Pemerataan akreditasi unggul ini diharapkan dapat meningkatkan daya saing lulusan. Selain itu, juga mampu memberikan kontribusi yang lebih signifikan bagi industri nasional. Upaya ini juga mencerminkan komitmen BKSTI terhadap peningkatan mutu pendidikan tinggi di Indonesia.
Tantangan Industri dan Regulasi Baru Akreditasi Prodi Teknik Industri
Dewan Eksekutif Lembaga Akreditasi Mandiri (LAM) Teknik, Hari Purnomo, yang menjadi salah satu narasumber, menekankan pentingnya peningkatan mutu akreditasi. Menurutnya, hal ini krusial untuk menjawab tantangan industri yang terus berkembang pesat. Akreditasi unggul bukan sekadar status administratif, melainkan bukti nyata bahwa sebuah prodi mampu menghasilkan lulusan yang kompeten dan sesuai kebutuhan dunia industri.
Hari Purnomo juga mengingatkan bahwa penyesuaian dengan regulasi baru akreditasi harus dipahami dan dipersiapkan oleh seluruh perguruan tinggi. "Perubahan sistem akreditasi menuntut evaluasi berkelanjutan," kata dia. "Kualitas harus ditunjukkan secara konsisten melalui kinerja tridharma dan kolaborasi dengan industri," tambahnya, menyoroti aspek dinamis dalam penilaian akreditasi.
Peningkatan akreditasi menjadi vital dalam memastikan relevansi kurikulum dan metode pengajaran. Dengan demikian, lulusan teknik industri dapat memenuhi standar global dan siap menghadapi persaingan di pasar kerja. Keterlibatan aktif dengan industri juga menjadi kunci dalam proses evaluasi berkelanjutan ini.
Dukungan BKSTI dan Penyelarasan Kurikulum
Anggota BKSTI saat ini tercatat sebanyak 354 perguruan tinggi yang menyelenggarakan teknik industri. Jumlah ini mencakup program S1, S2, hingga S3 di seluruh Indonesia. Angka tersebut menunjukkan peningkatan sekitar 35 persen dalam empat tahun terakhir, menandakan pertumbuhan pesat pada sektor pendidikan teknik industri.

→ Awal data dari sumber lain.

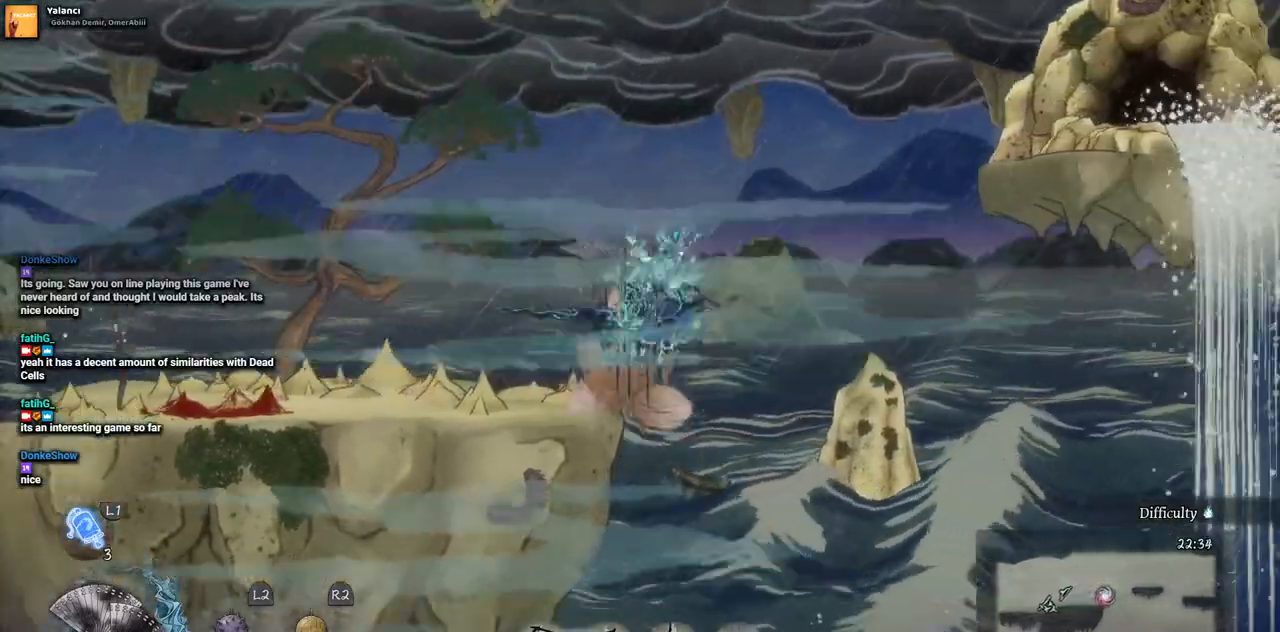
{"buttons": ["CROSS", "DPAD_RIGHT"], "left_stick": "center", "right_stick": "center", "events": [[267, "CROSS", "up"], [383, "CROSS", "down"]]}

Untuk mendukung percepatan akreditasi, asosiasi juga mendorong penyelarasan kurikulum inti atau body of knowledge. Hal ini berfungsi sebagai rujukan mata kuliah di seluruh kampus anggota. Penyelarasan ini bertujuan untuk menciptakan standar kompetensi yang seragam dan relevan dengan kebutuhan industri.
Lokakarya yang bertema "Instrumen Akreditasi & Kurikulum Teknik Industri: Sinkronisasi Visi Keilmuan, SDM, dan Tridharma PT untuk Peningkatan Mutu Akreditasi" tersebut menghadirkan narasumber terkemuka. Mereka antara lain Prof. Dr. Ir. Hari Purnomo MT, IPU. ASEAN Eng, Dr. Andi Cakravastia Arisaputra Raja ST MT, Ir. Taufik ST, MM, Ph.D, IPM, serta Ir. Ardiyanto ST M.Sc, AEP, IPM dan Dr. Eng Ir. Oke Oktavianti.